Mächtiges Gadara

Roms Griff nach dem Orient

Im heutigen Jordanien suchen der Archäologe Günther Schauerte und der australische Luftbildarchäologe David Kennedy mit alten Aufnahmen aus dem Ersten Weltkrieg im Gepäck nach den Grenzen des römischen Reiches. Das Photoarchiv hilft ihnen, die 2000 Jahre alten Grenzbefestigungen aus der Luft wieder zu entdecken.

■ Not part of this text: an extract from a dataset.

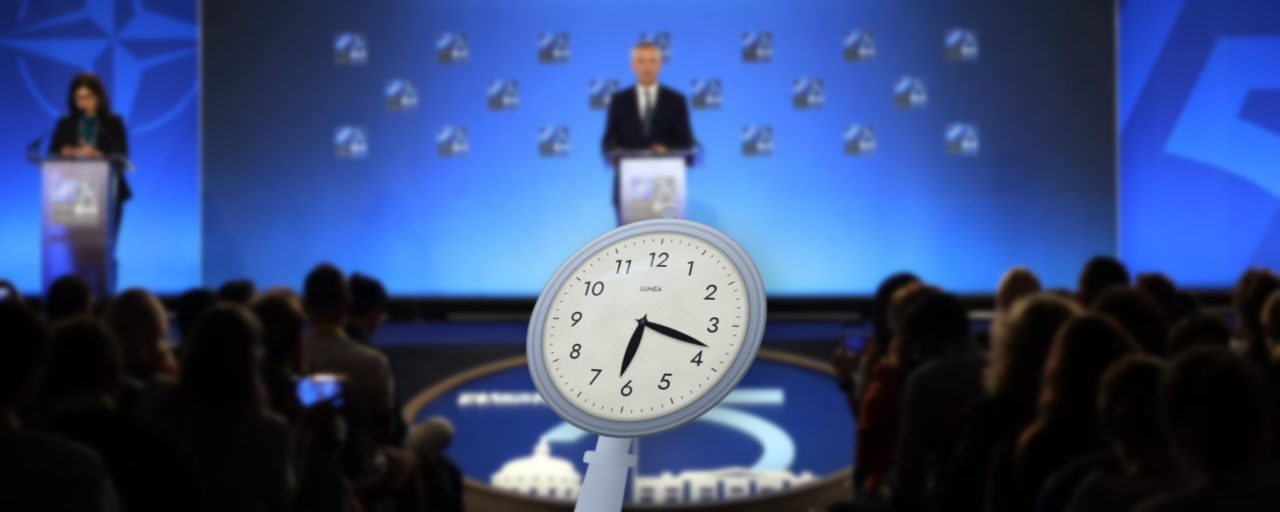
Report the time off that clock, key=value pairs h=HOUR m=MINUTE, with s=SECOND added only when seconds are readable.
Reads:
h=6 m=18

Das prachtvolle Gerasa, die "Stadt der tausend Säulen", das "Pompeji des Ostens", ist aus der Luft nicht zu übersehen. Die reiche Römerstadt mit dem einzigartigen, säulenumstandenen, ovalen Platz hatte schon die Kampfpiloten im Doppeldecker fasziniert.

"Ballungszentrum der Antike"

Gerasa war Teil der Dekapolis, einem Verbund von zehn reichen Städten im heutigen Nordjordanien, einem "Ballungszentrum der Antike". Ihre Lebensadern waren perfekt ausgebaute Wüstenstraßen, sie verbanden Gerasa auch mit ihrer mächtigen Konkurrentin Gadara.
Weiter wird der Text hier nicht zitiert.